:: ENTRIES PROVIDED ::
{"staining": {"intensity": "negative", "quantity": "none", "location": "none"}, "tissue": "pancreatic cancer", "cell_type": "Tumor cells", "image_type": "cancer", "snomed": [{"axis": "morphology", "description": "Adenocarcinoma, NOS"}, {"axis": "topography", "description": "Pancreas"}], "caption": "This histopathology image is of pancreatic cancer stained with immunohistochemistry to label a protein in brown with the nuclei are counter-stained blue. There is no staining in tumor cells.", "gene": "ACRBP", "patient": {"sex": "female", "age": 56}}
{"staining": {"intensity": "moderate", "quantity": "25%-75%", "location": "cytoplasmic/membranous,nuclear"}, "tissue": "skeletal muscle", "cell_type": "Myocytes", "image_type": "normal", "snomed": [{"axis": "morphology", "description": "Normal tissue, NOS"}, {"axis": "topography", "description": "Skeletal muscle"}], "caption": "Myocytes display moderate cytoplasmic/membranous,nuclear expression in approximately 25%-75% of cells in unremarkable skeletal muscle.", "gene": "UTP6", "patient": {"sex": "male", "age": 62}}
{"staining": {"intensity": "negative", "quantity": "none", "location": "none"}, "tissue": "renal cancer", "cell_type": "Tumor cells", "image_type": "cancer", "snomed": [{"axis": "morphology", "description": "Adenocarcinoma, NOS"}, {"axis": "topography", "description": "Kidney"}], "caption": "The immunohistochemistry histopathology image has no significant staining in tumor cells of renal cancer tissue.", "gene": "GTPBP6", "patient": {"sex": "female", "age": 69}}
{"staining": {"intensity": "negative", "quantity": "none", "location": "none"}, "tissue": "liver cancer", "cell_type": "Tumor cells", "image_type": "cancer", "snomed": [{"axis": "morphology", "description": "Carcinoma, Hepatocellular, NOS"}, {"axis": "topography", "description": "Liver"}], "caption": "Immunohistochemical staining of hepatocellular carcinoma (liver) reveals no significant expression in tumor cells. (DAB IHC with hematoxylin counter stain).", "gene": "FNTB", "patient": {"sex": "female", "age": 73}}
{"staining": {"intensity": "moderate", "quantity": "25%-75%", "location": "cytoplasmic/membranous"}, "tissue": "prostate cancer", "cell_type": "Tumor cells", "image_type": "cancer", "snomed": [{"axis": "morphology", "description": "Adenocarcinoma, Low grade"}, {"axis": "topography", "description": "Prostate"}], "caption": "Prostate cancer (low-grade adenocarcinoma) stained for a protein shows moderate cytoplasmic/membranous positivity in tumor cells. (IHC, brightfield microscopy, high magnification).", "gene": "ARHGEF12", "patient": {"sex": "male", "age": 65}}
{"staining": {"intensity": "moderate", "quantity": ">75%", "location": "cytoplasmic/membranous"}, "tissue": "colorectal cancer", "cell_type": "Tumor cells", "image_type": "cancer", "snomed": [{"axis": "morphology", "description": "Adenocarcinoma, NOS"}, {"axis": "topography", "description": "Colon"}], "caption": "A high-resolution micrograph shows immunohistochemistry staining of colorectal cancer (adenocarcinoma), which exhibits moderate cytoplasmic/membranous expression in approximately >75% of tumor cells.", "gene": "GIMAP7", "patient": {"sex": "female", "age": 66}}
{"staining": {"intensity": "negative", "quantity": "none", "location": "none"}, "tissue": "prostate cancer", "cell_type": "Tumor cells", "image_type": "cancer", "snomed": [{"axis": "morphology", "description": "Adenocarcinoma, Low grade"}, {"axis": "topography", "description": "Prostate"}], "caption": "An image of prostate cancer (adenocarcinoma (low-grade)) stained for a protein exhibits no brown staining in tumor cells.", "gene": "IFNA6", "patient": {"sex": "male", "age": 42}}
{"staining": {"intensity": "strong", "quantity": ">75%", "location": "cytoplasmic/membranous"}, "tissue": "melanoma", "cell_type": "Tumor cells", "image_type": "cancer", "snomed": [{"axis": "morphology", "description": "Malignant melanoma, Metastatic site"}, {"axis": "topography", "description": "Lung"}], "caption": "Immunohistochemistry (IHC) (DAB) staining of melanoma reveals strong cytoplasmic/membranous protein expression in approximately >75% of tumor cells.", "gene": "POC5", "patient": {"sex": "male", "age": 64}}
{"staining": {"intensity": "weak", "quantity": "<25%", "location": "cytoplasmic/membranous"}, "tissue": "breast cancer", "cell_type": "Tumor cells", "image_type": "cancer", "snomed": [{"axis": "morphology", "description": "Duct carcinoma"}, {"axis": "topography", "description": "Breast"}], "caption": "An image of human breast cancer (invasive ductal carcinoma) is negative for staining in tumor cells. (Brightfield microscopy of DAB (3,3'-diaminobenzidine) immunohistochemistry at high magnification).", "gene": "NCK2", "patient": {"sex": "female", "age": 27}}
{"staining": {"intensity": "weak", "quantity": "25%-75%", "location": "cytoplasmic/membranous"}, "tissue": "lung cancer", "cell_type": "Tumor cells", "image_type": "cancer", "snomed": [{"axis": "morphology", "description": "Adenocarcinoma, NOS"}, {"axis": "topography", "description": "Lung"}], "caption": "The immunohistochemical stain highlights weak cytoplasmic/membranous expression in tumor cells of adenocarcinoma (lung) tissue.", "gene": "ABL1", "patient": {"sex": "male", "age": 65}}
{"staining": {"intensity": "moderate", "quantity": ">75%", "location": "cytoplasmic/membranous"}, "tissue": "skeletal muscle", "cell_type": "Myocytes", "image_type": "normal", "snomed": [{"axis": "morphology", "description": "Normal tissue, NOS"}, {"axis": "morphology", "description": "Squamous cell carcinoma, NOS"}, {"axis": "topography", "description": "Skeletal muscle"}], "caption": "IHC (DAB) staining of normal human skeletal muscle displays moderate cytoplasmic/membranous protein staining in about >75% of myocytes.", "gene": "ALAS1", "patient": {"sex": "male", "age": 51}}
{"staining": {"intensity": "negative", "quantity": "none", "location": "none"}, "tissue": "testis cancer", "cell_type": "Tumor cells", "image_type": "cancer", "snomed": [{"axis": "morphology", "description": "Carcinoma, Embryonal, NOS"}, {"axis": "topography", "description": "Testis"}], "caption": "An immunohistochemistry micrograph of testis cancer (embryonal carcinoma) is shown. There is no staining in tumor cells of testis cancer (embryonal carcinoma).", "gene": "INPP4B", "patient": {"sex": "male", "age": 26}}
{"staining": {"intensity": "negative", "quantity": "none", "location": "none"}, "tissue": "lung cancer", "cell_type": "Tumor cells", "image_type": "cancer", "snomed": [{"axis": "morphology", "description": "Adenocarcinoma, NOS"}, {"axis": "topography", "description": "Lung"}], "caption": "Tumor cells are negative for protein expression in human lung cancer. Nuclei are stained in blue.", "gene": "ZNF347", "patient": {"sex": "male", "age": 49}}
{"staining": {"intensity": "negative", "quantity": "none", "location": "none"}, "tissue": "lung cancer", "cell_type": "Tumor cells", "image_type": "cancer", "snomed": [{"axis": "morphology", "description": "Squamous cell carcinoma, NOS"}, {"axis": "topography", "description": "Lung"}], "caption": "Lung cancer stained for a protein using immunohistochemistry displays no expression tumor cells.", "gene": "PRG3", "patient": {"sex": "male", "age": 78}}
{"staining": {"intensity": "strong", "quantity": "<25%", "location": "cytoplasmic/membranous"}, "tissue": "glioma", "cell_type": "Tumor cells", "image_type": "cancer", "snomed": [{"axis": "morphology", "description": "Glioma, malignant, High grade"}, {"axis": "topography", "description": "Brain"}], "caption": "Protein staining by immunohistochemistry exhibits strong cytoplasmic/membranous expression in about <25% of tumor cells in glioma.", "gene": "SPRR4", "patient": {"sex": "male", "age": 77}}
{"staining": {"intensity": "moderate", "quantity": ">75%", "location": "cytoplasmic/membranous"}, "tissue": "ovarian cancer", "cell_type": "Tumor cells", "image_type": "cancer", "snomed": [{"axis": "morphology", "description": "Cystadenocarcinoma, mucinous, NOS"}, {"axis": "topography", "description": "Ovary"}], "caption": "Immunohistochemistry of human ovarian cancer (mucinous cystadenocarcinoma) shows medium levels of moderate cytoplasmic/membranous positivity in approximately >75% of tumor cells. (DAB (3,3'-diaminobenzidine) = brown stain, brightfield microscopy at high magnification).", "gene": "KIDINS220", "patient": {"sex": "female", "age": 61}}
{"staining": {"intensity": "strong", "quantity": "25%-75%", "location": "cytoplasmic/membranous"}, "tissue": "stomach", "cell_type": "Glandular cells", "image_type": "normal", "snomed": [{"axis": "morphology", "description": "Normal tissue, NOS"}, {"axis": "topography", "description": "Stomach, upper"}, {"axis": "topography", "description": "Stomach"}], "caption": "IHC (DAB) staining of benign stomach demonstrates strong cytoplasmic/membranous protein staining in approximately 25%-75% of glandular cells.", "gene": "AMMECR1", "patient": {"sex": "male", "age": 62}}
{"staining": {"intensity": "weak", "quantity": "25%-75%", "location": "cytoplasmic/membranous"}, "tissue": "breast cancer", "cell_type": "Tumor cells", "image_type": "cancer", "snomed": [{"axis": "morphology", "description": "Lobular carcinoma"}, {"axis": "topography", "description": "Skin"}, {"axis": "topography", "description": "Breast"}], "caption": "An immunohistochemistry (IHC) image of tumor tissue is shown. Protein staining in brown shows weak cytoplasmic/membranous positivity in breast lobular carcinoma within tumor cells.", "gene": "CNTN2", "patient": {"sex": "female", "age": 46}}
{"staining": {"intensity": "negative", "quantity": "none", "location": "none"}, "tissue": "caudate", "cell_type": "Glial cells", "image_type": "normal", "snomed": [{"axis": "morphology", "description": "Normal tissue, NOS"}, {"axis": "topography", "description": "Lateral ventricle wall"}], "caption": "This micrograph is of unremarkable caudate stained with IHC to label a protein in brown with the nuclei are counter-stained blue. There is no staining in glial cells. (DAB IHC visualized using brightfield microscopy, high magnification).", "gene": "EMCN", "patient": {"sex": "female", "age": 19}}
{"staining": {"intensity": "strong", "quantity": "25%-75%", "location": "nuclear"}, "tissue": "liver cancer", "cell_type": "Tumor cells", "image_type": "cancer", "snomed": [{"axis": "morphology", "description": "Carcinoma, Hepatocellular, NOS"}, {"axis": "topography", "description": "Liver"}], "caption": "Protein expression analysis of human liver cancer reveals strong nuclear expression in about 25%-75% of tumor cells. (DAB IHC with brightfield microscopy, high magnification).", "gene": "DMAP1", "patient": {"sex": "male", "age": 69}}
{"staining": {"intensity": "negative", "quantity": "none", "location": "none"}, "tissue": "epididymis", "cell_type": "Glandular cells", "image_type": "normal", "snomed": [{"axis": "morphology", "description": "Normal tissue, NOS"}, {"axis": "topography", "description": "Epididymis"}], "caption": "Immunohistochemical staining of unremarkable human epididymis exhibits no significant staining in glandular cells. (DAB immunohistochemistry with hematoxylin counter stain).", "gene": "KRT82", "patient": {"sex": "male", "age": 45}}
:::
A bare number is the whole answer: state how many lines in the data above contain "histopathology".

2